Tacacs ConfigFile Syntax

[plshlpme]

Hello does anybody have an example of a good tacacs config file?

we have set up our lab at work and i need to make sure people can't change certain attributes.. like for example...

router bgp XXX is ok...
bt i don't want them running
router bgp YYYY

here is what i have so far.. very early in the stages of developing the file.

group = regularusers
{
default service = permit

service = exec
{
priv-lvl = 15
}
cmd = router
{
deny bgp YYY
permit .*
}

the problem is this does not work...
users can still freely type in router bgp YYY and gain access to the bgp configuration.

has anybody else done something similar?

 

[plshlpme]

nobody familiar with tacacs+ syntax?

 

[3wsparky]

well its all about privilage levels

i see priv 15 in your example above this gives them full access to any device they connect to and enter exec mode

there are very commands that can be run depending on your priv level but from your example i dont think you can be that restrictive tac is only an authentication app once your on the box your on the box tac has done it work !
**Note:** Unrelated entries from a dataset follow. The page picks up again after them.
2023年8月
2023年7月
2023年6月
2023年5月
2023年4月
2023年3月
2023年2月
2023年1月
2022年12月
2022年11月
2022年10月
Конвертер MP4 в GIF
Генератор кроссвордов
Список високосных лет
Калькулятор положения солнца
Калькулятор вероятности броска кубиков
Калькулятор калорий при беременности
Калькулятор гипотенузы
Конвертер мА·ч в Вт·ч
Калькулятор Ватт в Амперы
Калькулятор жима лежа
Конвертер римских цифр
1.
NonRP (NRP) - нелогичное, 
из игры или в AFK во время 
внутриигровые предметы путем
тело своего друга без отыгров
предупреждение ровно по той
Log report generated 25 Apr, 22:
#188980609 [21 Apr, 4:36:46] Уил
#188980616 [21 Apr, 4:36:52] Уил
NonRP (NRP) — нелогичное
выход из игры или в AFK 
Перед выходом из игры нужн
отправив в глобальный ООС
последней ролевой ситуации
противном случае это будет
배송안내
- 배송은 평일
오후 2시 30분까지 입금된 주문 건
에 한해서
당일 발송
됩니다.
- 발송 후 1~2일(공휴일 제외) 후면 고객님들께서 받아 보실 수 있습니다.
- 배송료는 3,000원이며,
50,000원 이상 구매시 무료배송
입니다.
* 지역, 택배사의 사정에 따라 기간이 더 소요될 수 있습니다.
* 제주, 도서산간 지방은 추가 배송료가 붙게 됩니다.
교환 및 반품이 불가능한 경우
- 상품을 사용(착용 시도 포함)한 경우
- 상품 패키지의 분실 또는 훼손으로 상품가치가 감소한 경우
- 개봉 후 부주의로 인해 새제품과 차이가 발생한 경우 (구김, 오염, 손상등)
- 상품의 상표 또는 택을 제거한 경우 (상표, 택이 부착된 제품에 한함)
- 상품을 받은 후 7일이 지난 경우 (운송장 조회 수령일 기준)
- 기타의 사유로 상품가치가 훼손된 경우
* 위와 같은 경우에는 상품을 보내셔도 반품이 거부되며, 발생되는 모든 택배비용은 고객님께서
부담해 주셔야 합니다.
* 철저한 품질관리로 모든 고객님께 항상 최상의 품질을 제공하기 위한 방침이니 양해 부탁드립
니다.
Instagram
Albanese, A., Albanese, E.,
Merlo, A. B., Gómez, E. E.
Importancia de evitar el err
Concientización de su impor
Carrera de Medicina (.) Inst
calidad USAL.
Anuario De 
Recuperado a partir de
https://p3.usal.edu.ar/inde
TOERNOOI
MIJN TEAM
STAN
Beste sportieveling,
im no expert on tac and would love someone to prove me wrong but i dont think it can be done sadly. if it can i would love to know about it ....................

 

[plshlpme]

well every command typed byt the user is going back to the tacacs server for authorization so i thought it would be possible to do it.

basically i want them to login to enable mode...
but i only want them to be able to play with the customer bgp connections, not the core connections..

hence allowing router bgp XXX but denying bgp YYY

ive searched around the net and it seems to be hard to find good tacacs config examples.